Plusieurs députés de droite, dont Douste-Blazy, aujourd’hui ministre de la Santé, ont déposé un projet de loi pour que soit reconnu « l’oeuvre positive de l’ensemble de nos concitoyens qui ont vécu en Algérie pendant la période de la présence française ».
En cette période où l’importance du « devoir de mémoire » est à juste titre soulignée, il faut rappeler à ces députés et autres sommités que leur mémoire est étonnamment sélective.
Oubliés les centaines de milliers de morts de la conquête coloniale et des premières décennies de la présence française en Algérie.

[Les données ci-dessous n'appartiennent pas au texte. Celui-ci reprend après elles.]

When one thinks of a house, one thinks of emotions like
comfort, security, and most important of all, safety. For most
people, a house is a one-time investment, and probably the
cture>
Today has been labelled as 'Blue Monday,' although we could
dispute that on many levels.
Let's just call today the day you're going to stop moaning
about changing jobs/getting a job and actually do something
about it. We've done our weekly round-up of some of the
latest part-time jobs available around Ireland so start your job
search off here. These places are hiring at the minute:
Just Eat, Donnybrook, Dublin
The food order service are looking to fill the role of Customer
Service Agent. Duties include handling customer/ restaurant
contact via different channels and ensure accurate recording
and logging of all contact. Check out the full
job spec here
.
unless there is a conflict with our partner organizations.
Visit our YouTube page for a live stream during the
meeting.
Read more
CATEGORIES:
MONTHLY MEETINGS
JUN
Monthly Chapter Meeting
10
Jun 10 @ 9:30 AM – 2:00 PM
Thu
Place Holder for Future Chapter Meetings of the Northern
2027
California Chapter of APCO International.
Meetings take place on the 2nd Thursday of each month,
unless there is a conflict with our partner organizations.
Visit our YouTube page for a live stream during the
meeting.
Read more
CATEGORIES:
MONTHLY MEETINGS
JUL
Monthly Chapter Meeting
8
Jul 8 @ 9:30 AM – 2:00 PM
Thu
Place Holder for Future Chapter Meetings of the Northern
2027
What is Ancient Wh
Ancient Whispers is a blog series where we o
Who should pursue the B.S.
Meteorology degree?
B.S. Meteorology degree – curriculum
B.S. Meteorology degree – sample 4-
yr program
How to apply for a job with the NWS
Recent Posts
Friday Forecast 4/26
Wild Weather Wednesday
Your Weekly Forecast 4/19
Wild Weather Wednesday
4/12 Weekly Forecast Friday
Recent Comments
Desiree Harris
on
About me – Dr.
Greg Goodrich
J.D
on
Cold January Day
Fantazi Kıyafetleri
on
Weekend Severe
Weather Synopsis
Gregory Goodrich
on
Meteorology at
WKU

Oubliés les soudards de Bugeaud (soudard lui-même quoique ayant le titre de général) dont les razzias meurtrières entraînèrent non seulement une dépopulation du pays mais une spoliation des terres destinées à satisfaire les appétits des gens alors venus de métropole.
Oubliés le code d’indigénat qui soumettait les Algériens à une justice expéditive et d’exception. Oubliés les massacres de Sétif et Guelma perpétrés le 8 mai 1945 contre une population qui manifestait pour ses droits nationaux. A l’époque, les partis de gauche PS et compagnie étaient au gouvernement en France. Oubliés encore les centaines de milliers de morts et les milliers de tortures de la guerre d’Algérie.
Quand Douste-Blazy et ses amis se penchent sur le passé, c’est pour gommer la vérité en occultant tout ce qu’il avait de monstrueux pour les populations les plus pauvres et d’heureux pour quelques privilégiés.